At its core, the python script needs to execute an rsync call like this,

/path/to/rsync --archive --link-dest=/path/to/destination/latest /path/to/source/ /path/to/destination/YYYY-MM-DD

Let’s implement that first. A simple function called archive_preset() that takes three arguments, the preset name, the source path and the destination path.

1
2
3
4
5
6
7
8
9
10
11
12
13
14
15
16
17
18
19
20
21
22
def archive_preset( preset, source, destination ):
    today = date.today().strftime( '%Y-%m-%d' )
    destination_path = destination + '/' + preset + '/'

    # Avoid error messages during the first run
    if not path.isdir( destination_path ):
        mkdir( destination_path )
        mkdir( destination_path + '/' + today )
        symlink( destination_path + '/' + today, destination_path + '/latest' )

    # Compose the rsync call
    sync_command = '/usr/bin/rsync'
    sync_command += ' --verbose --archive --exclude=lost+found'
    sync_command += ' --link-dest=' + destination_path + '/latest '
    sync_command += source + '/ '
    sync_command += destination_path + '/' + today

    call( sync_command, shell=True )

    # Update link to latest backup
    unlink( destination_path + '/latest' )
    symlink( destination_path + '/' + today, destination_path + '/latest' )

This function can be called upon successfully parsing an input configuration file using ConfigParser. Multiple such presets may be passed to the program, so a function called process_preset_files() could accept one or more presets and issue calls to archive_preset() for each valid one.

1
2
3
4
5
6
7
8
9
10
11
12
13
14
15
16
17
18
19
20
21
22
def process_preset_files( preset_files ):
    for preset_file in preset_files:
        if not path.isfile( preset_file ):
            print( preset_file, 'is not a valid input.' )
        else:
            config = ConfigParser()
            config.read( preset_file )

            for section in config.sections():
                preset = section
                source = path.realpath( config[ section ][ 'source' ] )
                destination = path.realpath( config[ section ][ 'destination' ] )

                if not path.isdir( source ):
                    print( source, 'is not a valid source.' )
                    exit( 1 )

                if not path.isdir( destination ):
                    print( destination, 'is not a valid destination.' )
                    exit( 1 )

                archive_preset( preset, source, destination )

Now, all that remains is to write a front-facing bit to handle inputs and interact with the user.

1
2
3
4
5
6
7
8
9
10
11
12
13
14
15
if __name__ == '__main__':
    parser = ArgumentParser( formatter_class=RawDescriptionHelpFormatter, description = '''
    Create and maintain incremental backups.
    Backups are described by presets like this,

        [home]
        source = /home/user/
        destination = /mnt/backup/

    A single preset file can contain many such presets.
    Multiple preset files can be supplied as arguments.''' )
    parser.add_argument( 'PRESETS', nargs='+', help='One or more INI files containing presets.' )
    args = parser.parse_args()

    process_preset_files( args.PRESETS )

This script is being maintained in this repository.

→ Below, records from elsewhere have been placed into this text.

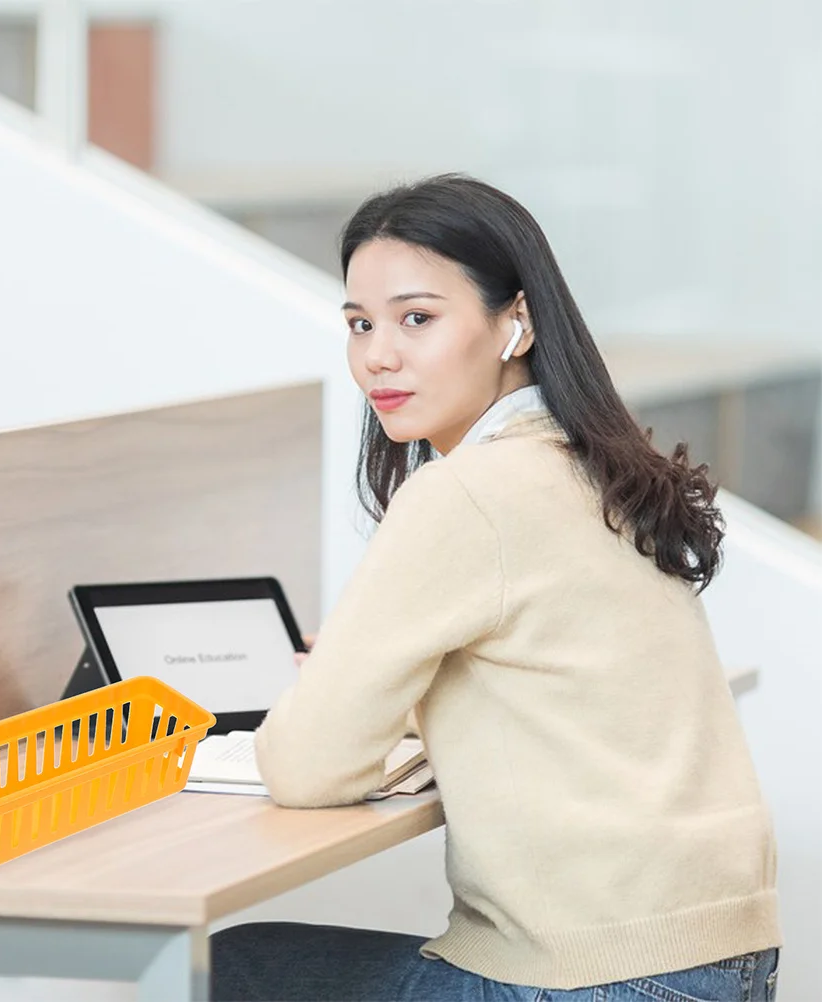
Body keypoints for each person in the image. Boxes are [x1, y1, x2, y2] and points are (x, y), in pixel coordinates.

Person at [211, 175, 781, 1001]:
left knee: (231, 967)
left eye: (418, 318)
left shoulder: (466, 493)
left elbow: (303, 767)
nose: (378, 354)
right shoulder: (595, 465)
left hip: (594, 977)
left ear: (514, 321)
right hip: (722, 962)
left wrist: (342, 687)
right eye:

Feel free to clone it, modify it, use it and pass it on. I prefer to manually run it once a week or so. You might consider hooking it up to a cron job. Note that if you plan to make backups more often than a day, you would want to add the hour, minute, maybe even second to the snapshot names. Also, over time, your external backup device will get filled up and you will need to delete old snapshots to free up space. Since the backup device is a maze of hard links, it won’t be easy to figure out just how many older snapshots you need to delete to free up enough space for the next backup. Just delete them one by one till enough space is freed up. Conceivably, the script could be updated to automatically delete older snapshots to make space for the current one.